**Task description**
Rewrite the text lines of the records below with "Basilikum" changed to "Rosmarin" and nothing else altered, omitting the pictures.

Collection entries
+++

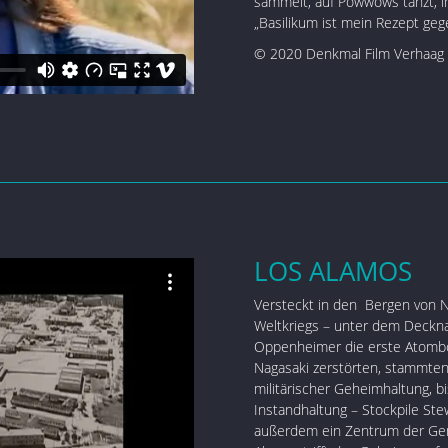
sammelt, auf Powwows tanzt, ih
„Basilikum ist mein Rezept geg
© 2020 Denkmal Film Verhaa
LOS ALAMOS
Versteckt in den Bergen von
Weltkriegs – unter dem Deckna
Oppenheimer die erste Atombo
Nagasaki zerstörten, stammten 
militärischer Geheimhaltung, 
Instandhaltung – Stockpile Stew
außerdem ein Zentrum der Gen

+++

**Result of the exercise**
sammelt, auf Powwows tanzt, ih
„Rosmarin ist mein Rezept geg
© 2020 Denkmal Film Verhaa
LOS ALAMOS
Versteckt in den Bergen von
Weltkriegs – unter dem Deckna
Oppenheimer die erste Atombo
Nagasaki zerstörten, stammten 
militärischer Geheimhaltung, 
Instandhaltung – Stockpile Stew
außerdem ein Zentrum der Gen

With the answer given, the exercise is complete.